== EXERCISE GOAL ==
Only one stretch of the data is wanted: the line containing "Select Date: *", the line containing "The 10th Hum", and every line between them, copied exactly.
(Beginning of RECORDED INFORMATION)
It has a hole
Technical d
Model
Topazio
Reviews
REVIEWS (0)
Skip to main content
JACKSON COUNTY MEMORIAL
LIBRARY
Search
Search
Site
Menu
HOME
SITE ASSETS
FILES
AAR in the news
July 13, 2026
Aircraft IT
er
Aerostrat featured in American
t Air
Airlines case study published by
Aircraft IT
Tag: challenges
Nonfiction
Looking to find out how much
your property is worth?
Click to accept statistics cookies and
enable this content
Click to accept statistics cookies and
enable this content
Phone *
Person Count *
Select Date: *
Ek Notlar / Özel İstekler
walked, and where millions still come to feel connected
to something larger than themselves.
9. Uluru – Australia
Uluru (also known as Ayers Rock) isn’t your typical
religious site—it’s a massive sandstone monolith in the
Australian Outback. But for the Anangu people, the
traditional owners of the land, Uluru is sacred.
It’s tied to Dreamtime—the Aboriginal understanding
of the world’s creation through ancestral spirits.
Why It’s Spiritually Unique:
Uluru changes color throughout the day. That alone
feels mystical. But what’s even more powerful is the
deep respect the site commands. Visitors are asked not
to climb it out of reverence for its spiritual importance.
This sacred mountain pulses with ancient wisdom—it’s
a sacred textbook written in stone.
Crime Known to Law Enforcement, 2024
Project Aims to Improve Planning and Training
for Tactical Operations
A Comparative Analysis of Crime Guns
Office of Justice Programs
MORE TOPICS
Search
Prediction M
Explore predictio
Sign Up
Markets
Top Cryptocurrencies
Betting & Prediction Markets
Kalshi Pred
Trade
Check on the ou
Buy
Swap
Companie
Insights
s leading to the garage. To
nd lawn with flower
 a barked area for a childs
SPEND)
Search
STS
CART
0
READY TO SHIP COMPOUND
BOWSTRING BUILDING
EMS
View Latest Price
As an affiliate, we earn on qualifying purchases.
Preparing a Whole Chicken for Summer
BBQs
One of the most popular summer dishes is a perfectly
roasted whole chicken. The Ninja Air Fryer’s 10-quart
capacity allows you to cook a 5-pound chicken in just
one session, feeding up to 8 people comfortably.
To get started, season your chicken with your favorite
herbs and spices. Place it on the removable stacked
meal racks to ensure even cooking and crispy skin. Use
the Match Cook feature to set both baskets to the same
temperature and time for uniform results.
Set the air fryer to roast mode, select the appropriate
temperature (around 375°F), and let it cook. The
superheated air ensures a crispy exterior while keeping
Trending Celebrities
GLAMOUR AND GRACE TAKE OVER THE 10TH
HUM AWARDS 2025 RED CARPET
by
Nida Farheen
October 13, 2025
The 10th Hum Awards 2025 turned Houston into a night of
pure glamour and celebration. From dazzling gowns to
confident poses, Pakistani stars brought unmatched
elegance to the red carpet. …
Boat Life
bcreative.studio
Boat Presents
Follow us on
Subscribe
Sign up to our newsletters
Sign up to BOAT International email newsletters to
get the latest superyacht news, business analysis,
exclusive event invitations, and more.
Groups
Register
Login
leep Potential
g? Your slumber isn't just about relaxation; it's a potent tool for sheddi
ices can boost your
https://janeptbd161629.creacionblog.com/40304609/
(End of RECORDED INFORMATION)
== ANSWER TO THE EXERCISE ==
Select Date: *
Ek Notlar / Özel İstekler
walked, and where millions still come to feel connected
to something larger than themselves.
9. Uluru – Australia
Uluru (also known as Ayers Rock) isn’t your typical
religious site—it’s a massive sandstone monolith in the
Australian Outback. But for the Anangu people, the
traditional owners of the land, Uluru is sacred.
It’s tied to Dreamtime—the Aboriginal understanding
of the world’s creation through ancestral spirits.
Why It’s Spiritually Unique:
Uluru changes color throughout the day. That alone
feels mystical. But what’s even more powerful is the
deep respect the site commands. Visitors are asked not
to climb it out of reverence for its spiritual importance.
This sacred mountain pulses with ancient wisdom—it’s
a sacred textbook written in stone.
Crime Known to Law Enforcement, 2024
Project Aims to Improve Planning and Training
for Tactical Operations
A Comparative Analysis of Crime Guns
Office of Justice Programs
MORE TOPICS
Search
Prediction M
Explore predictio
Sign Up
Markets
Top Cryptocurrencies
Betting & Prediction Markets
Kalshi Pred
Trade
Check on the ou
Buy
Swap
Companie
Insights
s leading to the garage. To
nd lawn with flower
 a barked area for a childs
SPEND)
Search
STS
CART
0
READY TO SHIP COMPOUND
BOWSTRING BUILDING
EMS
View Latest Price
As an affiliate, we earn on qualifying purchases.
Preparing a Whole Chicken for Summer
BBQs
One of the most popular summer dishes is a perfectly
roasted whole chicken. The Ninja Air Fryer’s 10-quart
capacity allows you to cook a 5-pound chicken in just
one session, feeding up to 8 people comfortably.
To get started, season your chicken with your favorite
herbs and spices. Place it on the removable stacked
meal racks to ensure even cooking and crispy skin. Use
the Match Cook feature to set both baskets to the same
temperature and time for uniform results.
Set the air fryer to roast mode, select the appropriate
temperature (around 375°F), and let it cook. The
superheated air ensures a crispy exterior while keeping
Trending Celebrities
GLAMOUR AND GRACE TAKE OVER THE 10TH
HUM AWARDS 2025 RED CARPET
by
Nida Farheen
October 13, 2025
The 10th Hum Awards 2025 turned Houston into a night of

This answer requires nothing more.